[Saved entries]
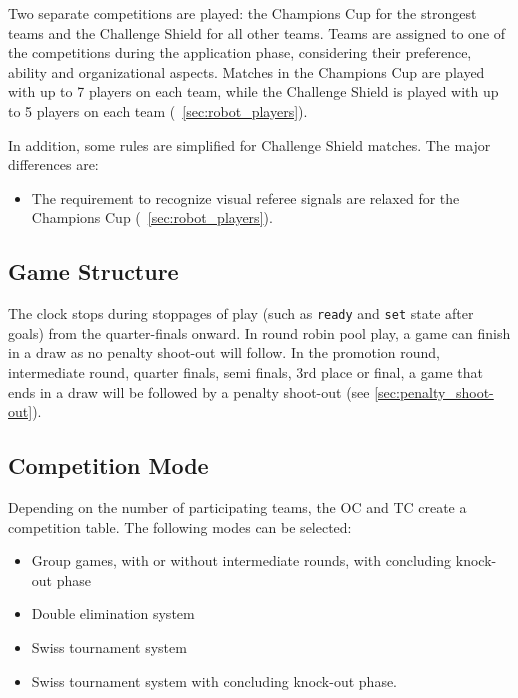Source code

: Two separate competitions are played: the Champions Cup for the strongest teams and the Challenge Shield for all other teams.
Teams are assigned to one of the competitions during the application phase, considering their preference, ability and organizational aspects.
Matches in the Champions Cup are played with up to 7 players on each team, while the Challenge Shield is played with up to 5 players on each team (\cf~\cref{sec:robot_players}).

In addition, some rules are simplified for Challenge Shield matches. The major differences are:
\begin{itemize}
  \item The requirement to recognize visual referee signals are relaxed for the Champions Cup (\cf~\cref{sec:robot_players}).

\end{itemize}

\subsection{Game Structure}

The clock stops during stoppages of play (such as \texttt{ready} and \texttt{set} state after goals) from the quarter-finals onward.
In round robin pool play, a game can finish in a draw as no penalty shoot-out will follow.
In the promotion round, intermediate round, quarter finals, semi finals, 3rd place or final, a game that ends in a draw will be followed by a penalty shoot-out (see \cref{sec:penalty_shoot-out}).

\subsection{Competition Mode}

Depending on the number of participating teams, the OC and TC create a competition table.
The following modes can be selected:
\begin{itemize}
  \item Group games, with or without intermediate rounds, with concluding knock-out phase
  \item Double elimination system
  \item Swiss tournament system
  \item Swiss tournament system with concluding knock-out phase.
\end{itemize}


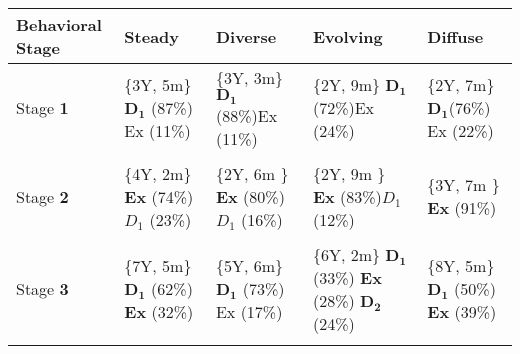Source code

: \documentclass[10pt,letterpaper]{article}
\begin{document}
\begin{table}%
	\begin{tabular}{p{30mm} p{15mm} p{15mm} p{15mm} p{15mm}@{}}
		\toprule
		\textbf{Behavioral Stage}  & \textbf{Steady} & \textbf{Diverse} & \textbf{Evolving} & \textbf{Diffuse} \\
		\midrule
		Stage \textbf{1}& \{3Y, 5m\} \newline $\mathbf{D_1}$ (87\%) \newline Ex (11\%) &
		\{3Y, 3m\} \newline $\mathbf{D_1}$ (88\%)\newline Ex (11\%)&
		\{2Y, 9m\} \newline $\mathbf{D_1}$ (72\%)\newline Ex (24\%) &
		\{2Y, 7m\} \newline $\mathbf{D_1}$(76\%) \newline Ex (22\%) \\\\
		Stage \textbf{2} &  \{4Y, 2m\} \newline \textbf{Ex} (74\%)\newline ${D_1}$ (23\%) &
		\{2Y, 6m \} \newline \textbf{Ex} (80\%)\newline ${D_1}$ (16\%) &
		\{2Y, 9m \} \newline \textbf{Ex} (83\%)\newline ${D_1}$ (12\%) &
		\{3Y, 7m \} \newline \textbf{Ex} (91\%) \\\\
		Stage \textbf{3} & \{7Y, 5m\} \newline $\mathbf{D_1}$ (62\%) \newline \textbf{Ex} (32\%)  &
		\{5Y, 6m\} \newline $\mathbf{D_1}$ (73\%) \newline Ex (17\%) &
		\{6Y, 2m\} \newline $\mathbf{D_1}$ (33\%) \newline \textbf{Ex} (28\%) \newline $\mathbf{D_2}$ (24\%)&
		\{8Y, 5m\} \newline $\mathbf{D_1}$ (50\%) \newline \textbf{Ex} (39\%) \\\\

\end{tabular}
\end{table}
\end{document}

[Written task] From the first line of the entries above through the line with "all other teams.", set down each line exactly and drop the pictures.

[Result for this exercise]
Source code

: Two separate competitions are played: the Champions Cup for the strongest teams and the Challenge Shield for all other teams.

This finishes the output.